Task instructions =
Restate, word for word and with no pictures, the stretch of lines in the data below that begins at the line with "Ranking SEO AI" and ends at the line with "Угловое кресло Нолан Рогожка Желтый/Черный", inclusive.

Material to process =

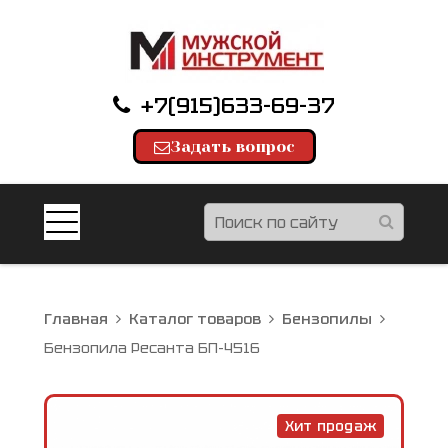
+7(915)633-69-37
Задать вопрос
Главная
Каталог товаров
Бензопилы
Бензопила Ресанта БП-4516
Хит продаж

--

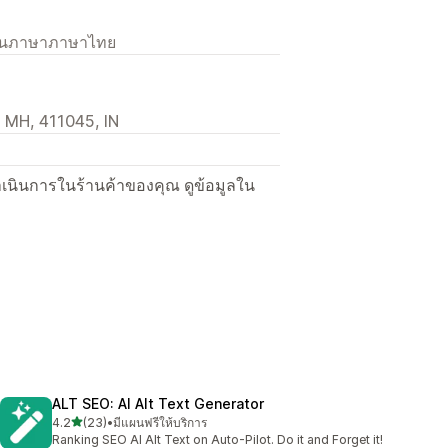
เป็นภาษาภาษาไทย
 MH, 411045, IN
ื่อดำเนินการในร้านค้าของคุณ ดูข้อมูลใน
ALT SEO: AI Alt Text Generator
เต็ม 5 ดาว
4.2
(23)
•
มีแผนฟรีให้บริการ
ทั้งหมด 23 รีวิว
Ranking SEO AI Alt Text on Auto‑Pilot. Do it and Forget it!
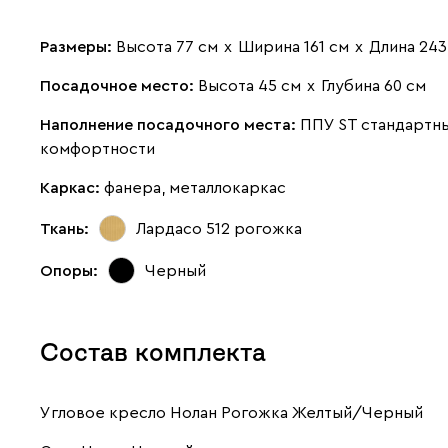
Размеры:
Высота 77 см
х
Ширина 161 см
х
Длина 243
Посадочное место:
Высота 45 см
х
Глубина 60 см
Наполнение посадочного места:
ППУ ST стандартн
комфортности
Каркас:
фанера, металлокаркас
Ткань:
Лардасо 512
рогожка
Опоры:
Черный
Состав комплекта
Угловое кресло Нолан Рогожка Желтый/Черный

Exercise answer =
Ranking SEO AI Alt Text on Auto‑Pilot. Do it and Forget it!
Размеры:
Высота 77 см
х
Ширина 161 см
х
Длина 243
Посадочное место:
Высота 45 см
х
Глубина 60 см
Наполнение посадочного места:
ППУ ST стандартн
комфортности
Каркас:
фанера, металлокаркас
Ткань:
Лардасо 512
рогожка
Опоры:
Черный
Состав комплекта
Угловое кресло Нолан Рогожка Желтый/Черный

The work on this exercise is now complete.